The problem:
For each record that follows, give it back exactly, with no pictures included.

Dataset records:
• • • •

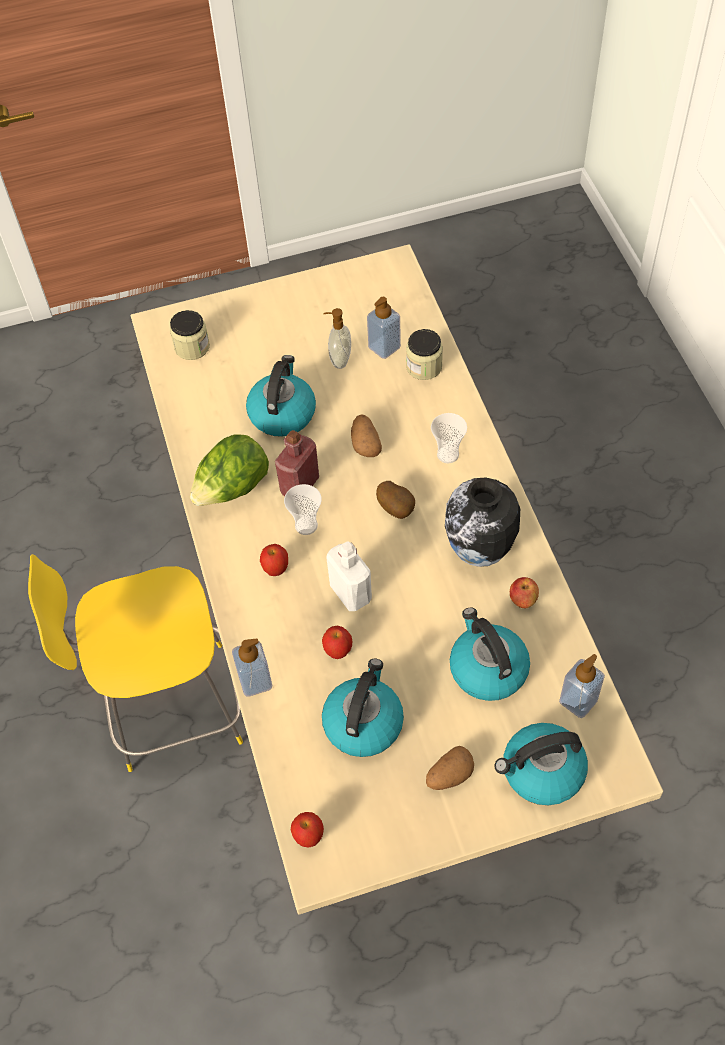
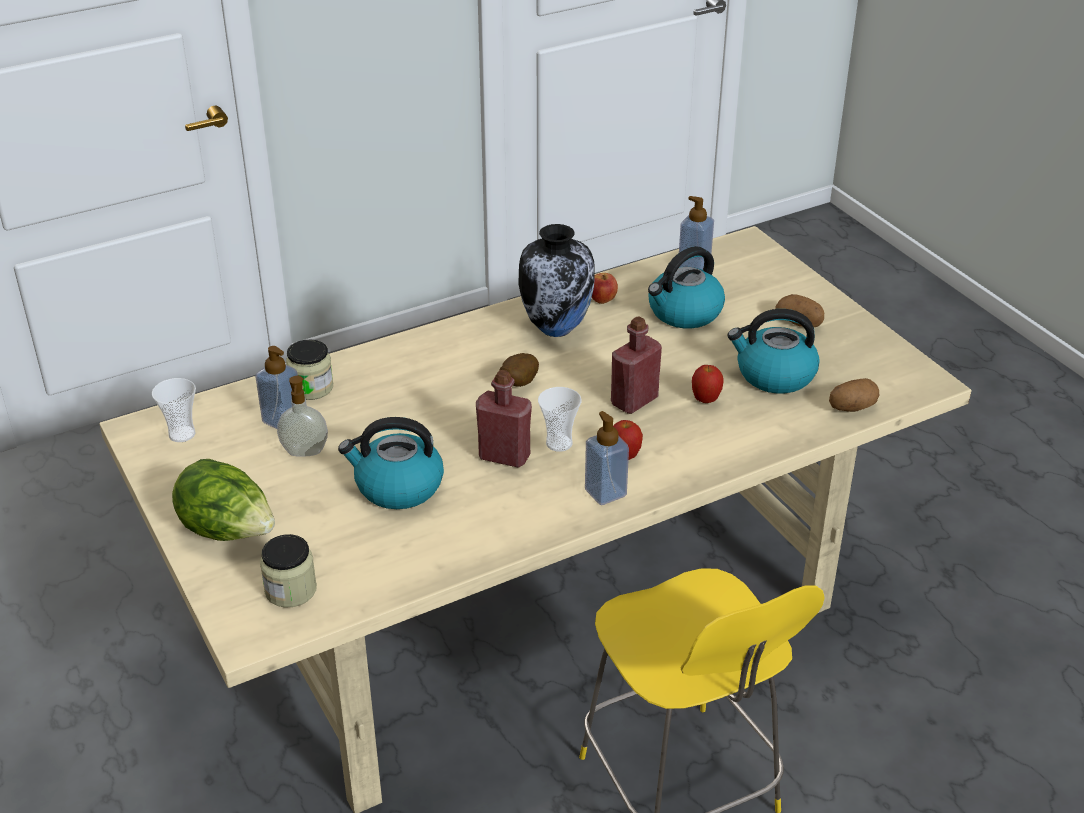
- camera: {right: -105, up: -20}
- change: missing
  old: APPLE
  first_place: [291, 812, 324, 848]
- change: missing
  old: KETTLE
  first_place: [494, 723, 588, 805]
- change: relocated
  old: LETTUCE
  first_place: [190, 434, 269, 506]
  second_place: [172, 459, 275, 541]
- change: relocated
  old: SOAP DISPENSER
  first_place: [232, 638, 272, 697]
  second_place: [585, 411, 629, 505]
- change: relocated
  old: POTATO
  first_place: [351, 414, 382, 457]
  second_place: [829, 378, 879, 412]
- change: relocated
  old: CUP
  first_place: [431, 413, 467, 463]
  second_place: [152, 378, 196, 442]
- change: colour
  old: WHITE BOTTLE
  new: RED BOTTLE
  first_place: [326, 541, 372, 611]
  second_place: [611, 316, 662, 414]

• • • •

Response:
- camera: {right: -105, up: -20}
- change: missing
  old: APPLE
  first_place: [291, 812, 324, 848]
- change: missing
  old: KETTLE
  first_place: [494, 723, 588, 805]
- change: relocated
  old: LETTUCE
  first_place: [190, 434, 269, 506]
  second_place: [172, 459, 275, 541]
- change: relocated
  old: SOAP DISPENSER
  first_place: [232, 638, 272, 697]
  second_place: [585, 411, 629, 505]
- change: relocated
  old: POTATO
  first_place: [351, 414, 382, 457]
  second_place: [829, 378, 879, 412]
- change: relocated
  old: CUP
  first_place: [431, 413, 467, 463]
  second_place: [152, 378, 196, 442]
- change: colour
  old: WHITE BOTTLE
  new: RED BOTTLE
  first_place: [326, 541, 372, 611]
  second_place: [611, 316, 662, 414]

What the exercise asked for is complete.